Researchers are testing a new way to kill cancer cells selectively by attaching cancer-seeking antibodies to tiny carbon tubes that heat up when exposed to near-infrared light.
Biomedical scientists at UT Southwestern Medical Center and nanotechnology experts from UT Dallas describe their experiments in a study available online and in an upcoming print issue of Proceedings of the National Academy of Sciences.
Scientists are able to use biological molecules called monoclonal antibodies that bind to cancer cells. Monoclonal antibodies can work alone or can be attached to powerful anti-cancer drugs, radionuclides or toxins to deliver a deadly payload to cancer cells.
In this study, the researchers used monoclonal antibodies that targeted specific sites on lymphoma cells to coat tiny structures called carbon nanotubes. Carbon nanotubes are very small cylinders of graphite carbon that heat up when exposed to near-infrared light. This type of light, invisible to the human eye, is used in TV remote controls to switch channels and is detected by night-vision goggles.
Near-infrared light can penetrate human tissue up to about 1½ inches.
In cultures of cancerous lymphoma cells, the antibody-coated nanotubes attached to the cells' surfaces. When the targeted cells were then exposed to near-infrared light, the nanotubes heated up, generating enough heat to essentially "cook" the cells and kill them. Nanotubes coated with an unrelated antibody neither bound to nor killed the tumor cells.
"Using near-infrared light for the induction of hyperthermia is particularly attractive because living tissues do not strongly absorb radiation in this range," said Dr. Ellen Vitetta, director of the Cancer Immunobiology Center at UT Southwestern and senior author of the study. "Once the carbon nanotubes have bound to the tumor cells, an external source of near-infrared light can be used to safely penetrate normal tissues and kill the tumor cells.

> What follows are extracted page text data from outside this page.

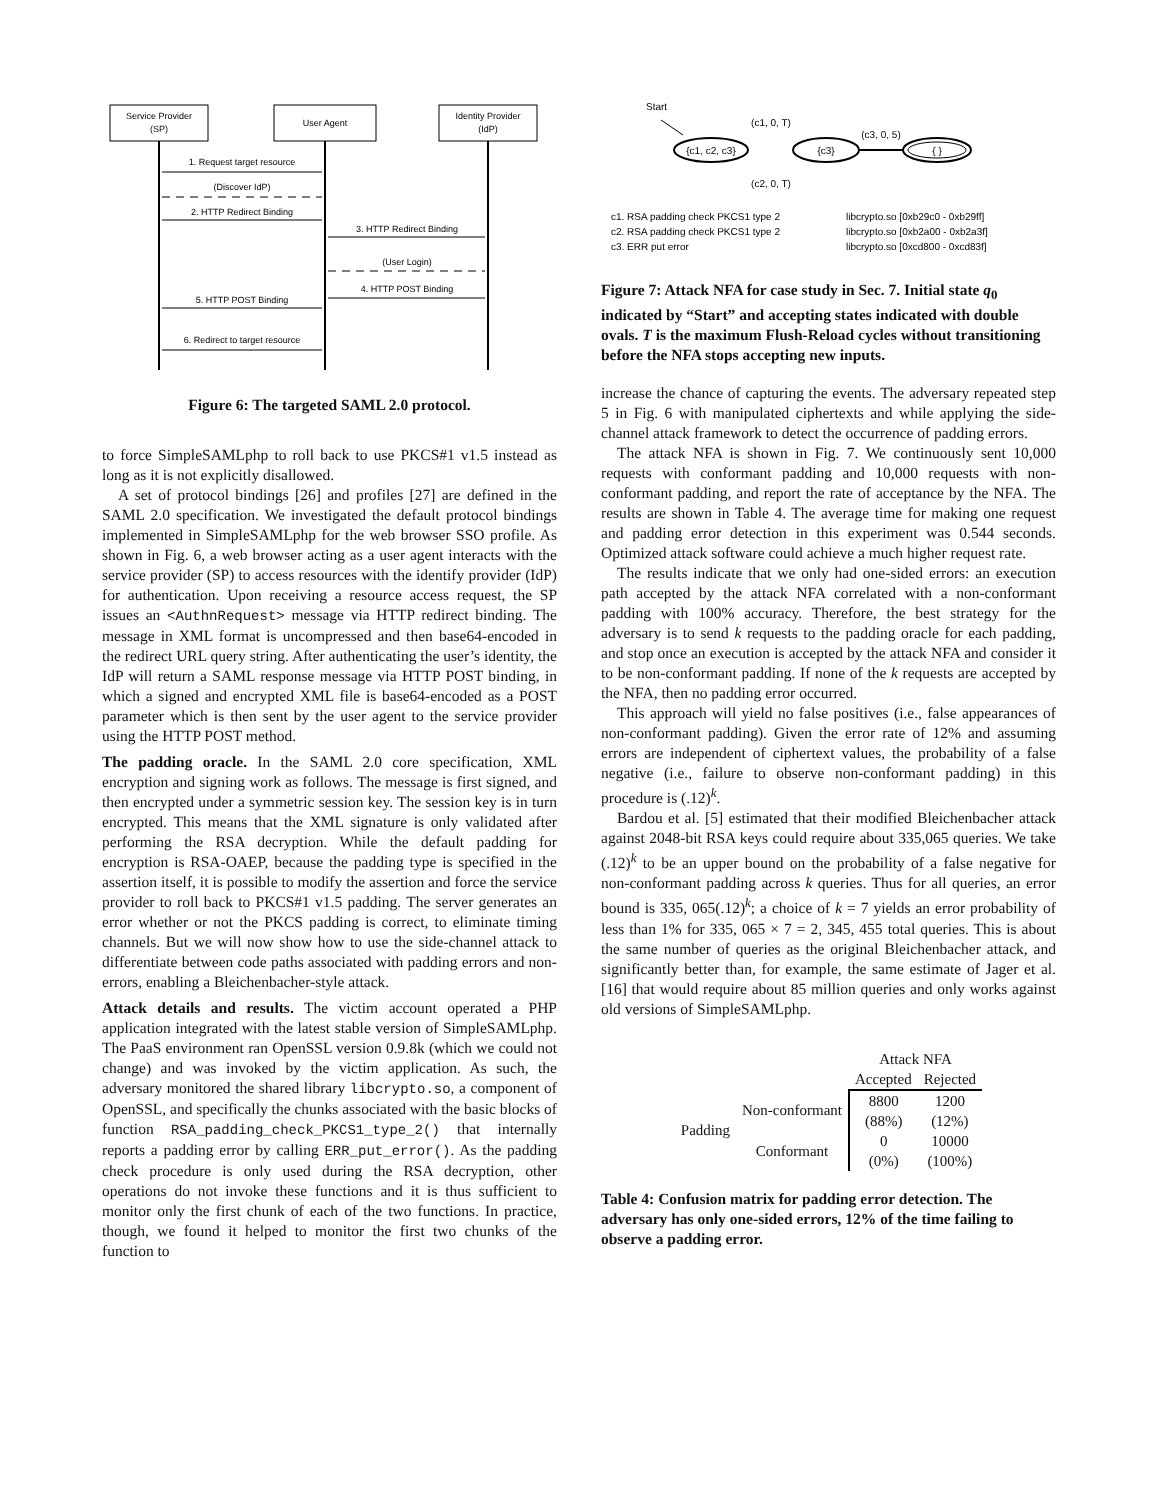Service Provider
(SP)
User Agent
Identity Provider
(IdP)
1. Request target resource
(Discover IdP)
2. HTTP Redirect Binding
3. HTTP Redirect Binding
(User Login)
4. HTTP POST Binding
5. HTTP POST Binding
6. Redirect to target resource
(SAML request encoded into Location header) (SAML request redirected to Idp) (SAML response returned in XHTML form targeted at SP) (Submits form in HTTP POST to SP)
Figure 6: The targeted SAML 2.0 protocol.
to force SimpleSAMLphp to roll back to use PKCS#1 v1.5 instead as long as it is not explicitly disallowed.
A set of protocol bindings [26] and profiles [27] are defined in the SAML 2.0 specification. We investigated the default protocol bindings implemented in SimpleSAMLphp for the web browser SSO profile. As shown in Fig. 6, a web browser acting as a user agent interacts with the service provider (SP) to access resources with the identify provider (IdP) for authentication. Upon receiving a resource access request, the SP issues an <AuthnRequest> message via HTTP redirect binding. The message in XML format is uncompressed and then base64-encoded in the redirect URL query string. After authenticating the user’s identity, the IdP will return a SAML response message via HTTP POST binding, in which a signed and encrypted XML file is base64-encoded as a POST parameter which is then sent by the user agent to the service provider using the HTTP POST method.
The padding oracle. In the SAML 2.0 core specification, XML encryption and signing work as follows. The message is first signed, and then encrypted under a symmetric session key. The session key is in turn encrypted. This means that the XML signature is only validated after performing the RSA decryption. While the default padding for encryption is RSA-OAEP, because the padding type is specified in the assertion itself, it is possible to modify the assertion and force the service provider to roll back to PKCS#1 v1.5 padding. The server generates an error whether or not the PKCS padding is correct, to eliminate timing channels. But we will now show how to use the side-channel attack to differentiate between code paths associated with padding errors and non-errors, enabling a Bleichenbacher-style attack.
Attack details and results. The victim account operated a PHP application integrated with the latest stable version of SimpleSAMLphp. The PaaS environment ran OpenSSL version 0.9.8k (which we could not change) and was invoked by the victim application. As such, the adversary monitored the shared library libcrypto.so, a component of OpenSSL, and specifically the chunks associated with the basic blocks of function RSA_padding_check_PKCS1_type_2() that internally reports a padding error by calling ERR_put_error(). As the padding check procedure is only used during the RSA decryption, other operations do not invoke these functions and it is thus sufficient to monitor only the first chunk of each of the two functions. In practice, though, we found it helped to monitor the first two chunks of the function to
Start
{c1, c2, c3}
{c3}
{ }
(c1, 0, T)
(c2, 0, T)
(c3, 0, 5)
c1. RSA padding check PKCS1 type 2
libcrypto.so [0xb29c0 - 0xb29ff]
c2. RSA padding check PKCS1 type 2
libcrypto.so [0xb2a00 - 0xb2a3f]
c3. ERR put error
libcrypto.so [0xcd800 - 0xcd83f]
Figure 7: Attack NFA for case study in Sec. 7. Initial state q<sub>0</sub> indicated by “Start” and accepting states indicated with double ovals. T is the maximum Flush-Reload cycles without transitioning before the NFA stops accepting new inputs.
increase the chance of capturing the events. The adversary repeated step 5 in Fig. 6 with manipulated ciphertexts and while applying the side-channel attack framework to detect the occurrence of padding errors.
The attack NFA is shown in Fig. 7. We continuously sent 10,000 requests with conformant padding and 10,000 requests with non-conformant padding, and report the rate of acceptance by the NFA. The results are shown in Table 4. The average time for making one request and padding error detection in this experiment was 0.544 seconds. Optimized attack software could achieve a much higher request rate.
The results indicate that we only had one-sided errors: an execution path accepted by the attack NFA correlated with a non-conformant padding with 100% accuracy. Therefore, the best strategy for the adversary is to send k requests to the padding oracle for each padding, and stop once an execution is accepted by the attack NFA and consider it to be non-conformant padding. If none of the k requests are accepted by the NFA, then no padding error occurred.
This approach will yield no false positives (i.e., false appearances of non-conformant padding). Given the error rate of 12% and assuming errors are independent of ciphertext values, the probability of a false negative (i.e., failure to observe non-conformant padding) in this procedure is (.12)<sup>k</sup>.
Bardou et al. [5] estimated that their modified Bleichenbacher attack against 2048-bit RSA keys could require about 335,065 queries. We take (.12)<sup>k</sup> to be an upper bound on the probability of a false negative for non-conformant padding across k queries. Thus for all queries, an error bound is 335, 065(.12)<sup>k</sup>; a choice of k = 7 yields an error probability of less than 1% for 335, 065 × 7 = 2, 345, 455 total queries. This is about the same number of queries as the original Bleichenbacher attack, and significantly better than, for example, the same estimate of Jager et al. [16] that would require about 85 million queries and only works against old versions of SimpleSAMLphp.
| | | Attack NFA | |
| | | Accepted | Rejected |
| Padding | Non-conformant | 8800 | 1200 |
| | | (88%) | (12%) |
| | Conformant | 0 | 10000 |
| | | (0%) | (100%) |
Table 4: Confusion matrix for padding error detection. The adversary has only one-sided errors, 12% of the time failing to observe a padding error.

"Demonstrating this specific killing was the objective of this study. We have worked with targeted therapies for many years, and even when this degree of specificity can be demonstrated in a laboratory dish, there are many hurdles to translating these new therapies into clinical studies. We're just beginning to test this in mice, and although there is no guarantee it will work, we are optimistic."
The use of carbon nanotubes to destroy cancer cells with heat is being explored by several research groups, but the new study is the first to show that both the antibody and the carbon nanotubes retained their physical properties and their functional abilities – binding to and killing only the targeted cells. This was true even when the antibody-nanotube complex was placed in a setting designed to mimic conditions inside the human body.
Biomedical applications of nanoparticles are increasingly attracting the attention of basic and clinical scientists. There are, however, challenges to successfully developing nanomedical reagents. One is the potential that a new nanomaterial may damage healthy cells and organisms. This requires that the effects of nanomedical reagents on cells and organisms be thoroughly studied to determine whether the reagents are inherently toxic.
"There are rational approaches to detecting and minimizing the potential for nonspecific toxicity of the nanoparticles developed in our studies," said Dr. Rockford Draper, leader of the team from UT Dallas and a professor of molecular and cell biology.